Using Mindful Parenting to Respond to Children’s Greatest Needs
Among the most frequently asked questions by new divorce clients is: “Will my kids be okay?”
The answer is that whether the children do well or poorly depends largely upon whether the adults act appropriately.
Easy to say; not so easy for the adults to accomplish.
Good, mindful divorce parenting requires you to conscientiously and thoughtfully address your kids’ needs at a time when their world has been turned upside down. The problem is that your world is in turmoil as well.
So how do you protect your kids with all that swirling around you?

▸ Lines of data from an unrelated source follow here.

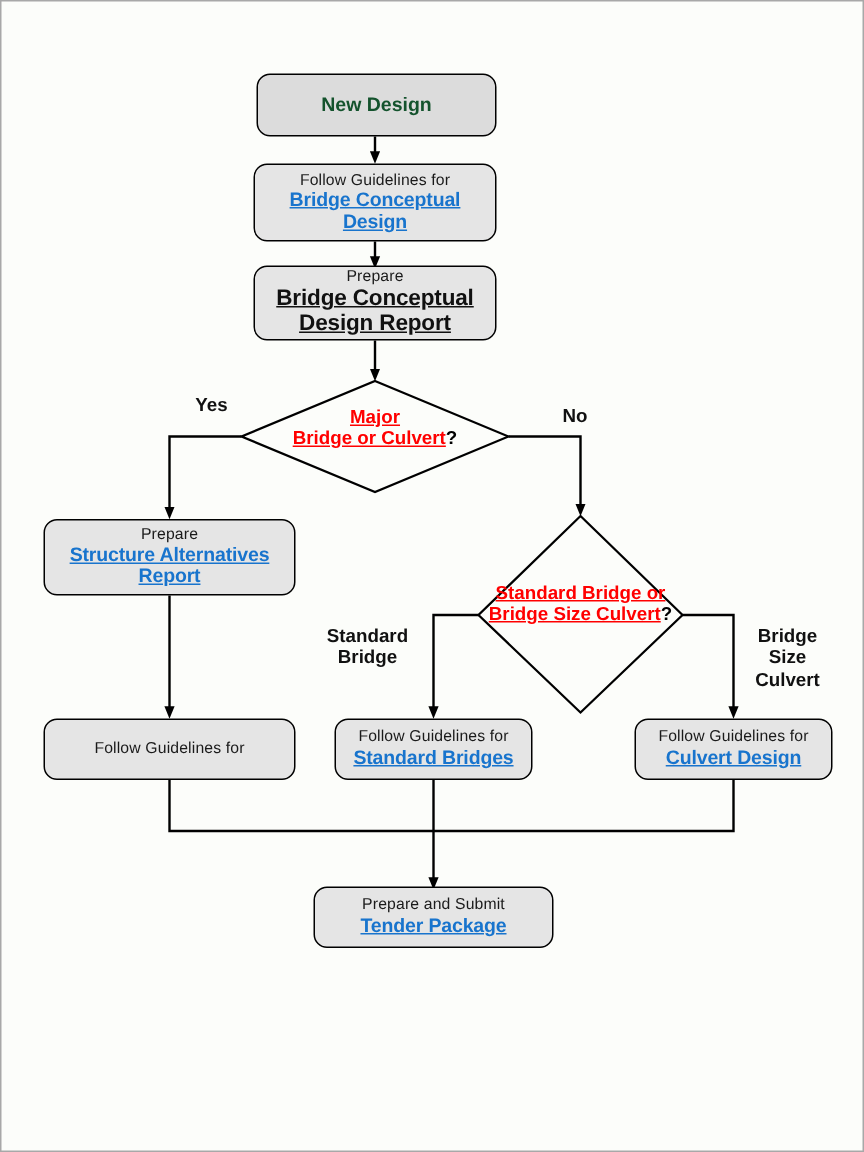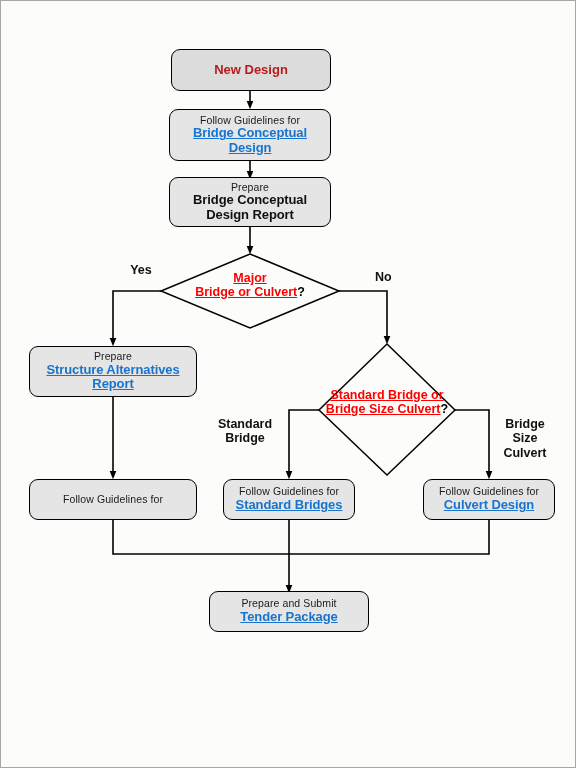--- a/index.html
+++ b/index.html
@@ -49,28 +49,29 @@
   }
   .link {
     font-size: 13px;
     color: #1874cd;
     font-weight: bold;
     text-decoration: underline;
     cursor: pointer;
     letter-spacing: -0.1px;
   }
   .strong {
-    font-size: 13px;
+    font-size: 15px;
     color: #111111;
     font-weight: bold;
     letter-spacing: -0.1px;
+    text-decoration: underline;
   }
   .starttext {
     font-size: 13px;
-    color: #b91c1c;
+    color: #14532d;
     font-weight: bold;
   }
   .decision-label {
     position: absolute;
     width: 100%;
     text-align: center;
     font-size: 12.5px;
     font-weight: bold;
     line-height: 1.1;
   }

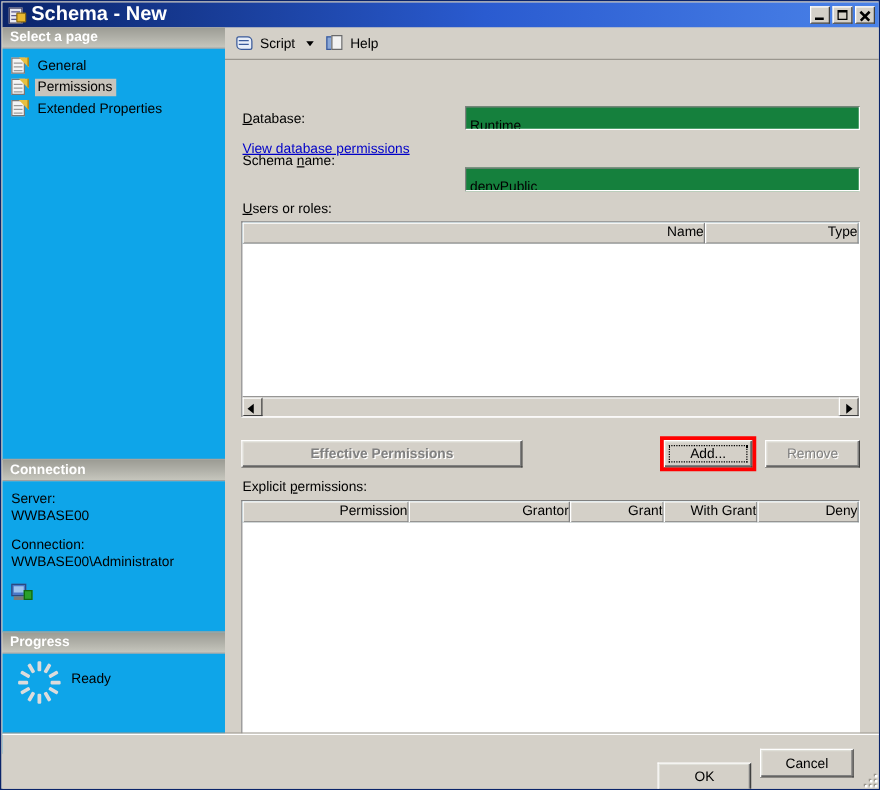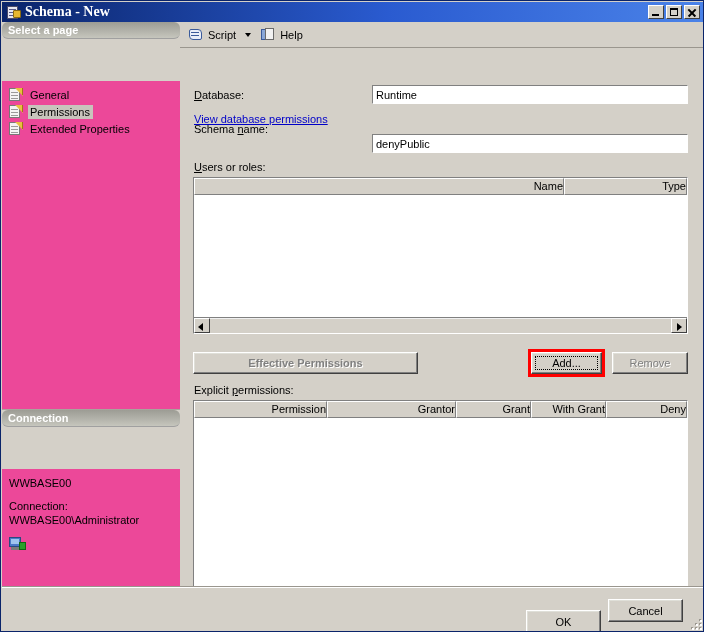--- a/index.html
+++ b/index.html
@@ -57,26 +57,25 @@
     position: absolute; left: 7px; top: 5px;
     width: 8px; height: 8px;
     background: #e8b830;
     border: 1px solid #8a6a10;
     box-sizing: border-box;
     border-radius: 1px;
   }
   #title-text {
     color: #ffffff;
     font-weight: bold;
-    font-size: 14px;
+    font-size: 16px;
     letter-spacing: 0px;
     flex: 1 1 auto;
     white-space: nowrap;
     overflow: hidden;
-    font-family: Liberation Serif, serif;
   }
   .win-btns { display: flex; gap: 2px; margin-right: 2px; flex: 0 0 auto; }
   .win-btn {
     width: 16px; height: 14px;
     background: #d4d0c8;
     border: 1px solid;
     border-color: #ffffff #404040 #404040 #ffffff;
     position: relative;
     cursor: default;
     box-sizing: border-box;
@@ -112,27 +111,25 @@
     height: 17px;
     background: linear-gradient(to bottom, #9c9c94 0%, #b0b0a8 50%, #c6c6bd 100%);
     color: #ffffff;
     font-weight: bold;
     font-size: 11px;
     display: flex;
     align-items: center;
     padding-left: 6px;
     border-bottom: 1px solid #a0a0a0;
     box-sizing: border-box;
-    border-radius: 6px;
   }
   .section-body {
-    background: #ec4899;
+    background: #0ea5e9;
     border-bottom: 1px solid #a8a49c;
     box-sizing: border-box;
-    margin-top: 42px;
   }
 
   #page-list {
     height: 329px;
     padding: 5px 2px 0 4px;
     box-sizing: border-box;
   }
   .page-item {
     display: flex;
     align-items: center;
@@ -336,25 +333,25 @@
     box-sizing: border-box;
   }
 
   .lbl-static {
     font-size: 11px;
     color: #000;
   }
   .u { text-decoration: underline; }
 
   .ro-field {
-    background: #ffffff;
+    background: #15803d;
     border: 1px solid;
     border-color: #808080 #ffffff #ffffff #808080;
     font-size: 11px;
-    padding: 2px 3px;
+    padding: 8px 3px;
     box-sizing: border-box;
     height: 19px;
     line-height: 15px;
     white-space: nowrap;
     overflow: hidden;
   }
 
   .listbox {
     background: #ffffff;
     border: 1px solid;
@@ -525,20 +522,21 @@
             <span class="fold"></span>
             <span class="fold2"></span>
         </span>
         <span class="lbl">Extended Properties</span>
       </div>
 
     </div>
 
     <div class="section-head">Connection</div>
     <div class="section-body" id="conn-body">
+      <div class="conn-label">Server:</div>
       <div class="conn-value">WWBASE00</div>
       <div class="conn-label">Connection:</div>
       <div class="conn-value">WWBASE00\Administrator</div>
       <div class="linkrow">
         <span class="conn-icon">
           <span class="mon"></span>
             <span class="monscr"></span>
             <span class="base"></span>
             <span class="plug"></span>
         </span>

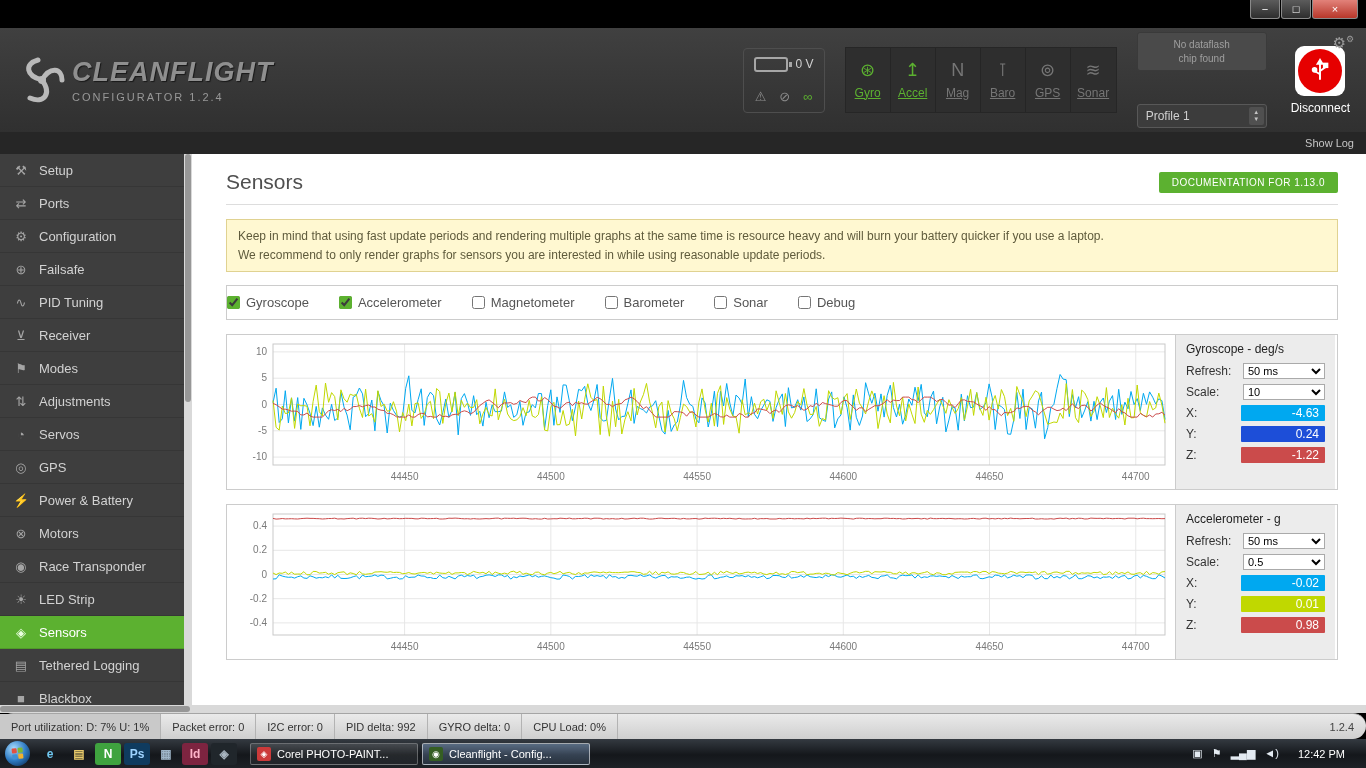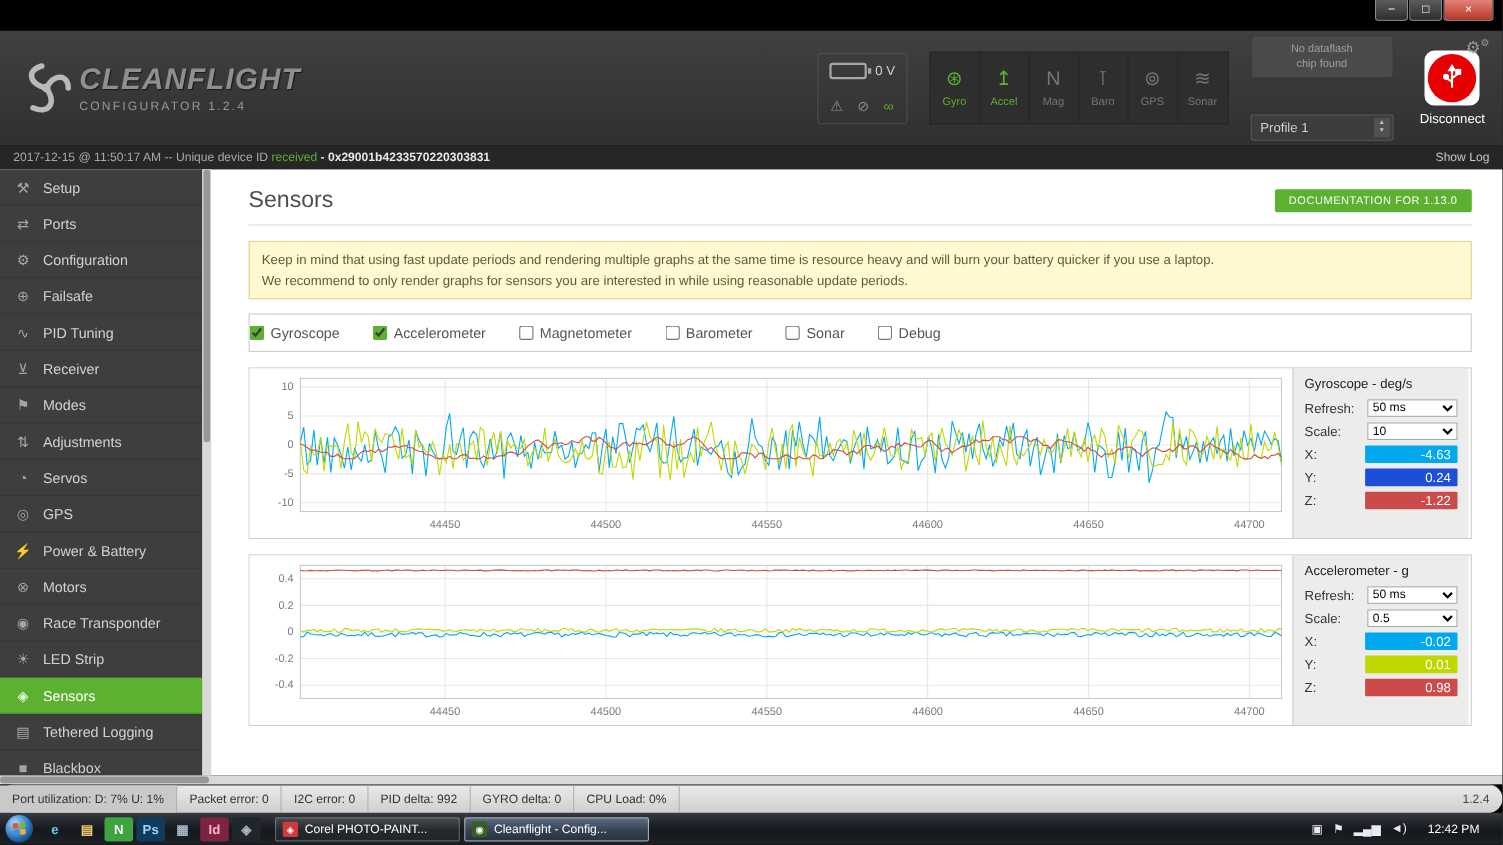--- a/index.html
+++ b/index.html
@@ -27,21 +27,21 @@
     padding:8px 10px; display:flex; flex-direction:column; gap:17px; align-items:center; }
   .bat-row { display:flex; align-items:center; gap:8px; color:#d0d0d0; font-size:12px; }
   .bat-shape { width:34px; height:15px; border:2px solid #a6a6a6; border-radius:3px; position:relative; }
   .bat-shape:after { content:""; position:absolute; right:-6px; top:3px; width:3px; height:5px; background:#a6a6a6; }
   .bat-icons { display:flex; gap:13px; font-size:13px; color:#8d8d8d; }
   .sensor-strip { display:flex; background:#2e2e2e; border:1px solid #262626; margin-left:20px; }
   .sensor-btn { width:45px; height:64px; display:flex; flex-direction:column; align-items:center;
     justify-content:center; gap:7px; border-right:1px solid #252525; color:#767676; }
   .sensor-btn:last-child { border-right:none; }
   .sensor-btn .s-ic { font-size:18px; line-height:1; }
-  .sensor-btn .s-lb { font-size:10px; }
+  .sensor-btn .s-lb { font-size:12px;text-decoration:underline; }
   .sensor-btn.active { color:#5cb130; }
   .df-col { display:flex; flex-direction:column; gap:9px; width:130px; margin-left:20px; }
   .df-btn { background:#4a4a4a; border:1px solid #3a3a3a; border-radius:3px; color:#9f9f9f;
     font-size:10px; line-height:1.35; padding:5px 4px; text-align:center; }
   .profile-wrap { position:relative; background:#3c3c3c; border:1px solid #585858;
     border-radius:3px; height:24px; display:flex; align-items:center;margin-top:24px; }
   .profile-wrap select { appearance:none; -webkit-appearance:none; background:transparent;
     border:none; color:#cfcfcf; font-size:12px; width:100%; padding:0 8px; outline:none; }
   .spin { position:absolute; right:2px; top:2px; bottom:2px; width:15px; background:#505050;
     border-radius:2px; color:#c4c4c4; font-size:6px; display:flex; flex-direction:column;
@@ -227,23 +227,20 @@
           </svg>
         </div>
       </div>
       <div class="disc-label">Disconnect</div>
     </div>
 
     <div class="gear-corner">⚙<sup>⚙</sup></div>
   </div>
 
   <div class="logbar">
-    <span>
-      <span>2017-12-15 @ 11:50:17 AM -- Unique device ID </span><span class="log-ok">received</span><span class="log-id"> - 0x29001b4233570220303831</span>
-    </span>
     <span class="show-log">Show Log</span>
   </div>
 
   <div class="body">
     <div class="sidebar">
 
     <div class="side-item">
           <span class="s-icon">⚒</span>
           <span class="s-label">Setup</span>
         </div>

First, identify the four principal needs that are shared by just about all kids in divorce: They are:
- An end to their parents’ fighting
- An end to uncertainty about where and with whom they will be living
- A return to some degree of normalcy in their lives
- Security in knowing that their parents will continue to love and care for them
Then, try to keep those four needs in mind as you deal with your children and your co-parent. If you find acronyms helpful, try one that is particularly inappropriate to the very un-fun divorce experience (and thus easy to remember), FUNS:
Fighting
Uncertainty
Normalcy
Security
You can measure your (and your co-parent’s) parenting by the extent to which it meets, or fails to meet, those four needs. If you find that you and your co-parent are falling short, give thought to how the parenting can be adjusted to be more responsive to the children in ways that may not be immediately apparent.
That may require a higher level of introspection than you’re used to. For example, if you’re avoiding quarrels in front of the kids, that’s great. But there’s more to it than that. Kids can also be upset by the animosity they sense between you and your co-parent that might be left over from an argument you had outside their presence. That means that you have to work on not provoking, or being provoked into unnecessary arguments at ANY time, so that the children won’t have to deal with the resulting tension. Like I say, mindful parenting during divorce is easy to talk about, not as easy to do.